Green Walnuts for sale

It’s a good year for walnuts – hoping this year there will be too many for the squirrels , and we can put some by.

But right now the nuts look like big green eggs – just the time to make an Italien liquer called Nocino. Started now, soaked in vodka with a few aromatics, the dark, earthy aperitif will be ready to share with family and friends at Christmas.

$10 for 30 nuts, enough for one batch. Contact the Farmer for pick-up, 360-338-8654

CSA Week 8 | Cucumbers

In the heat of the summer, cold cucumbers are especially refreshing. You can flavor your water with a few pieces, or take a break with cold cucumbers slices over your eyes!

And of course, eat them. We have forever made quick cucumber salads with onion, salt, pepper, olive oil and vinegar. So this smashed cucumber salad takes things up a notch, and is amazing alongside grilled protein.

We’ve also really enjoyed making quick pickles, which elevate summer burgers, sandwiches and salads. This recipe walks you through all kinds of quick pickles with produce in your box.

Stay cool!

CSA Week 7 | Zucchini

The old joke is to lock your car when zucchini season rolls around, so your neighbors don’t leave you with their extras. But why? Zucchini is so versatile, it can go from sweet to savory, grilled, baked, sauteed, etc. Last year, I tried roasting and freezing to great success.

We have two recipes for you this week – as a bonus both call for the parsley in your box for a chimichurri. The first is grilled zucchini. The second is for a pasta salad (this calls for cherry tomatoes and ours are on their way – promise!).

Zucchini are known as courgette, which reminds me of this cute comedy sketch. Enjoy!

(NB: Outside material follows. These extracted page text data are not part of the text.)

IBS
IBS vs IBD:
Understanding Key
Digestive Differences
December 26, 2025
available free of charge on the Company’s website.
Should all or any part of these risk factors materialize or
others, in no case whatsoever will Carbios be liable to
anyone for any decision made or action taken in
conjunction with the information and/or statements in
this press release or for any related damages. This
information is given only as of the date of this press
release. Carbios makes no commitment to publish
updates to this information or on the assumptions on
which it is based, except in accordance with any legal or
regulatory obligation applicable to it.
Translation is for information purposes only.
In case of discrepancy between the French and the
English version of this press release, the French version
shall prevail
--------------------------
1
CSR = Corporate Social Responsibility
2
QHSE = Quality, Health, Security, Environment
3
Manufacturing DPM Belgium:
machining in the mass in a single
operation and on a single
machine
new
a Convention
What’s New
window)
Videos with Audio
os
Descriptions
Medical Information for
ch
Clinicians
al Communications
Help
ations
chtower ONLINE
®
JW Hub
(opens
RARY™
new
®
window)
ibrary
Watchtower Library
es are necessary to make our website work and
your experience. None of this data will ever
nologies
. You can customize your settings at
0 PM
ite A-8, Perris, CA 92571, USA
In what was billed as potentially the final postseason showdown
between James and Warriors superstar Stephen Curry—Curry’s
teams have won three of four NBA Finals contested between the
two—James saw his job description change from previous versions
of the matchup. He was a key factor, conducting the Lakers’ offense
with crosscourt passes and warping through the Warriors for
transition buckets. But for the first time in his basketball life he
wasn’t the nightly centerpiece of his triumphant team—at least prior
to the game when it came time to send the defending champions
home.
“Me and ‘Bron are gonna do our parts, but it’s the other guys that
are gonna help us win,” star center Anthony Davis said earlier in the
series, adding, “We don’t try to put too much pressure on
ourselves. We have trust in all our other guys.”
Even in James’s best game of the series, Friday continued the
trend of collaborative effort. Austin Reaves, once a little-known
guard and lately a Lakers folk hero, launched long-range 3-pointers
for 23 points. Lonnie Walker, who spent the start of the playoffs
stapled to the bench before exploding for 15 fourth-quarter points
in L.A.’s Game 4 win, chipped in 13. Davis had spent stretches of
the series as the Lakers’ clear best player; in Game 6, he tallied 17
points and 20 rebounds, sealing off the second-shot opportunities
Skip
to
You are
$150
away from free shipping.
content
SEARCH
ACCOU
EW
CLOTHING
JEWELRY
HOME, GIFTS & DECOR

Parsley makes a great bouquet!

CSA Week 6 | Basil & Tomatillos

Summer means fresh basil, and an amazing deconstructed pesto that’s a family favorite: finely chop 4-5 cloves of garlic and simmer gently in a good glug of olive oil (several tablespoons) on very low heat. Don’t brown the garlic, just infuse the oil with garlicky goodness. When the pasta is done, drain and toss with the olive oil, parmesan and a generous handful or two of chopped basil. Salt, pepper, nuts if you like, and a side salad. Done!

Tomatillos are also in your boxes this week. Working on the concept that hot foods make you cool, we offer two tomatillo soups, one vegetarian and one with sausage.